‘I just got you’: SWAT team member breaks silence on firing ‘9th shot’ that slowed Trump’s would-be assassin in Butler

The SWAT team leader who fired on President Donald Trump’s would-be assassin at last year’s campaign rally in Butler has spoken for the first time about the moment he took the “ninth shot” that slowed the gunman.
Aaron Zaliponi, an Army combat veteran turned sniper, recalled thinking: “I just got you,” as he struck Thomas Matthew Crooks with a bullet, slowing his salvo of gunshots that struck the president and killed one person in the crowd on July 13 last year at the Pennsylvania rally.

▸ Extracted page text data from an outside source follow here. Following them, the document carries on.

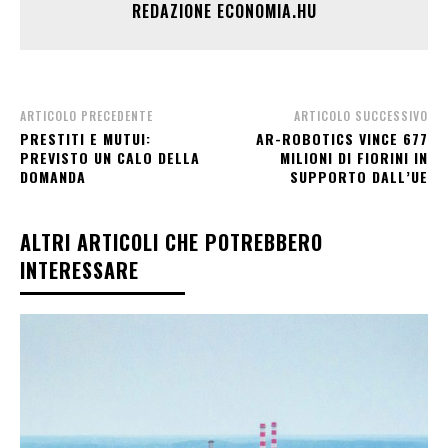
REDAZIONE ECONOMIA.HU
ARTICOLO PRECEDENTE
ARTICOLO SUCCESSIVO
PRESTITI E MUTUI:
AR-ROBOTICS VINCE 677
PREVISTO UN CALO DELLA
MILIONI DI FIORINI IN
DOMANDA
SUPPORTO DALL’UE
ALTRI ARTICOLI CHE POTREBBERO
INTERESSARE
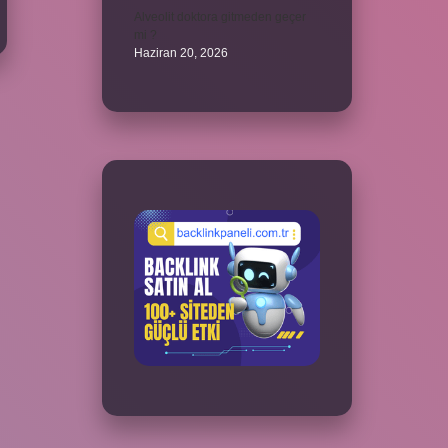
Alveolit doktora gitmeden geçer
mi ?
Haziran 20, 2026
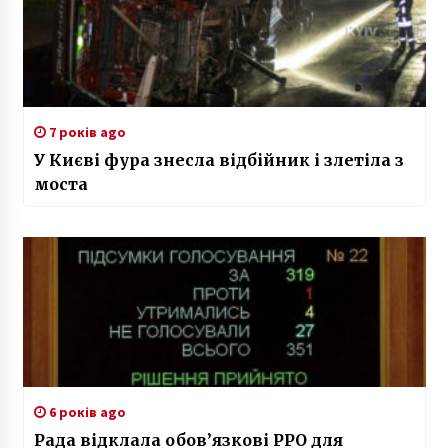
7 років ago
У Києві фура знесла відбійник і злетіла з
моста
6 років ago
Рада відклала обов’язкові РРО для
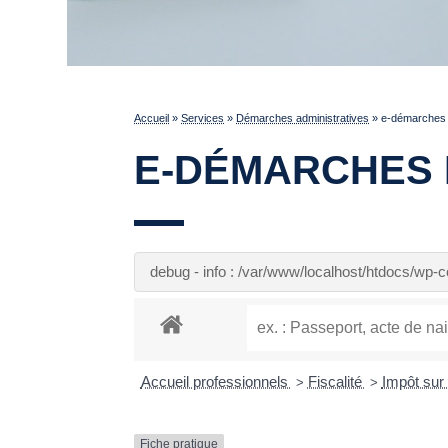
Accueil
»
Services
»
Démarches administratives
»
e-démarches 
E-DÉMARCHES 
debug - info : /var/www/localhost/htdocs/wp
Accueil professionnels
Fiscalité
Impôt sur
>
>
Fiche pratique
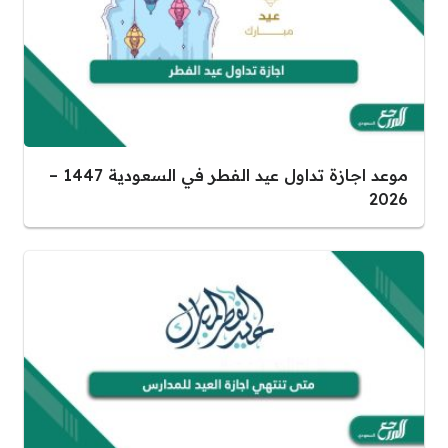
موعد اجازة تداول عيد الفطر في السعودية 1447 –
2026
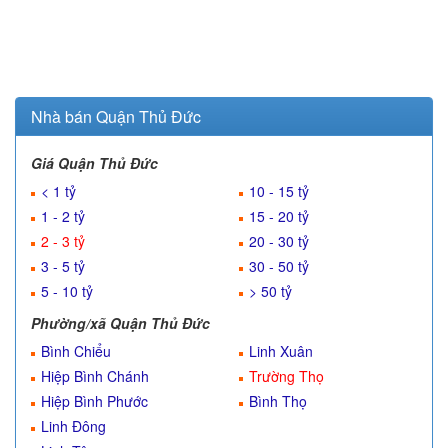
Nhà bán Quận Thủ Đức
Giá Quận Thủ Đức
< 1 tỷ
10 - 15 tỷ
1 - 2 tỷ
15 - 20 tỷ
2 - 3 tỷ
20 - 30 tỷ
3 - 5 tỷ
30 - 50 tỷ
5 - 10 tỷ
> 50 tỷ
Phường/xã Quận Thủ Đức
Bình Chiểu
Linh Xuân
Hiệp Bình Chánh
Trường Thọ
Hiệp Bình Phước
Bình Thọ
Linh Đông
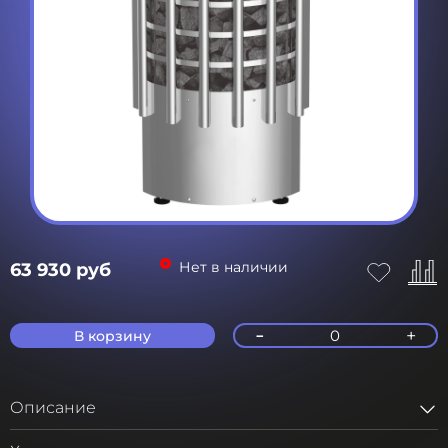
Нет в наличии
63 930 руб
-
+
0
В корзину
Описание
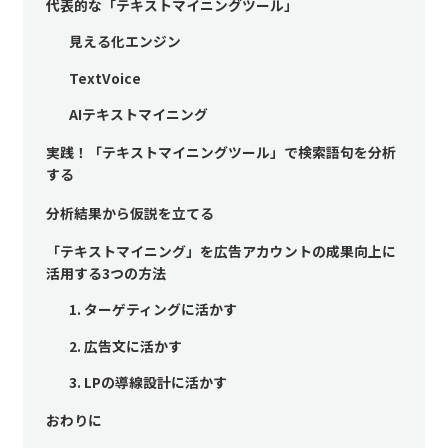
代表的な「テキストマイニングツール」
見える化エンジン
TextVoice
AIテキストマイニング
実践！「テキストマイニングツール」で検索語句を分析
する
分析結果から仮説を立てる
「テキストマイニング」を広告アカウントの成果向上に
活用する3つの方法
1. ターゲティングに活かす
2. 広告文に活かす
3. LPの導線設計に活かす
おわりに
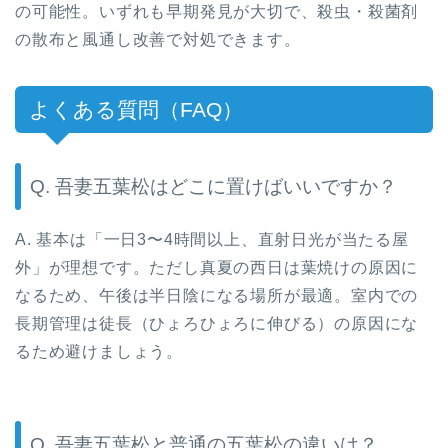
の可能性。いずれも早期発見が大切で、殺虫・殺菌剤
の散布と風通し改善で対処できます。
よくある質問（FAQ）
Q. 吾妻五葉松はどこに置けばいいですか？
A. 基本は「一日3〜4時間以上、直射日光が当たる屋
外」が理想です。ただし真夏の西日は葉焼けの原因に
なるため、午後は半日陰になる場所が最適。室内での
長期管理は徒長（ひょろひょろに伸びる）の原因にな
るため避けましょう。
Q. 吾妻五葉松と普通の五葉松の違いは？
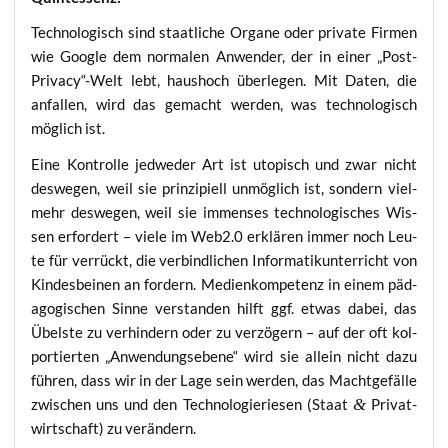
Tech­no­lo­gisch sind staat­li­che Orga­ne oder pri­va­te Fir­men
wie Goog­le dem nor­ma­len Anwen­der, der in einer „Post-
Privacy“-Welt lebt, haus­hoch über­le­gen. Mit Daten, die
anfal­len, wird das gemacht wer­den, was tech­no­lo­gisch
mög­lich ist.
Eine Kon­trol­le jed­we­der Art ist uto­pisch und zwar nicht
des­we­gen, weil sie prin­zi­pi­ell unmög­lich ist, son­dern viel­
mehr des­we­gen, weil sie immenses tech­no­lo­gi­sches Wis­
sen erfor­dert – vie­le im Web2.0 erklä­ren immer noch Leu­
te für ver­rückt, die ver­bind­li­chen Infor­ma­tik­un­ter­richt von
Kin­des­bei­nen an for­dern. Medi­en­kom­pe­tenz in einem päd­
ago­gi­schen Sin­ne ver­stan­den hilft ggf. etwas dabei, das
Übels­te zu ver­hin­dern oder zu ver­zö­gern – auf der oft kol­
por­tier­ten „Anwen­dungs­ebe­ne“ wird sie allein nicht dazu
füh­ren, dass wir in der Lage sein wer­den, das Macht­ge­fäl­le
zwi­schen uns und den Tech­no­lo­gie­rie­sen (Staat
&
Pri­vat­
wirt­schaft) zu verändern.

The 46-year-old, a police sergeant with the rural Adams Township who serves on the county SWAT team, is convinced that his single shot is what saved more lives that day, he told The Washington Post. He believes his bullet hit Crooks’ gun or the man himself, delaying more shots, before a Secret Service sniper delivered the fatal shot on the would-be assassin.
Officials, including Butler County’s district attorney, the county’s SWAT team commander and Congressman Clay Higgins, who investigated the assassination attempt, agree that “the ninth shot stopped Crooks from firing again.”
A bullet grazed Trump’s ear as Secret Service agents bundled him to the ground after 20-year-old Crooks opened fire at the campaign rally. Two others were injured and one of his bullets killed rallygoer Corey Comperatore.
Zaliponi, a father of two, recollected standing in the open field about 115 yards away from Crooks, between him and the rally stage. “There you are,” Zaliponi recalled thinking as he spotted the gunman on the roof of a warehouse.
He took out his M4 SWAT rifle, aligned the red dot of its scope with the gunman’s chin and fired just once.
Crooks “jerked hard to the right and slumped over his weapon,” Zaliponi told The Post. “It wasn’t like he was ducking or flinching. Something smacked him. Whether it was my round hitting the buttstock or the buttstock exploding in his face, I know I hit him.”
Crooks didn’t fire again.
The 6-foot-3 police sergeant revealed that he only ended up being posted in a red barn to the north of the rally stage because he lost a coin toss. His colleague won the coveted position of joining the federal counterassault team to stay close to Trump during the visit.
As the crowd was restlessly waiting for the president to appear, a local officer pointed out Crooks as one of four people behaving suspiciously, Zaliponi recalled. “Just keep an eye on him,” Zaliponi said he told the officer. “Let me know what’s going on.”
About 20 minutes before Trump went onstage, an alert came over the radio about a young male “lurking around” the warehouses belonging to local business Agr International.
Police lost sight of Crooks and called in more officers to track him down, according to transcripts obtained by The Post.
Zaliponi and members of the SWAT team left their positions in the barn and looked towards the Agr building, he told The Post.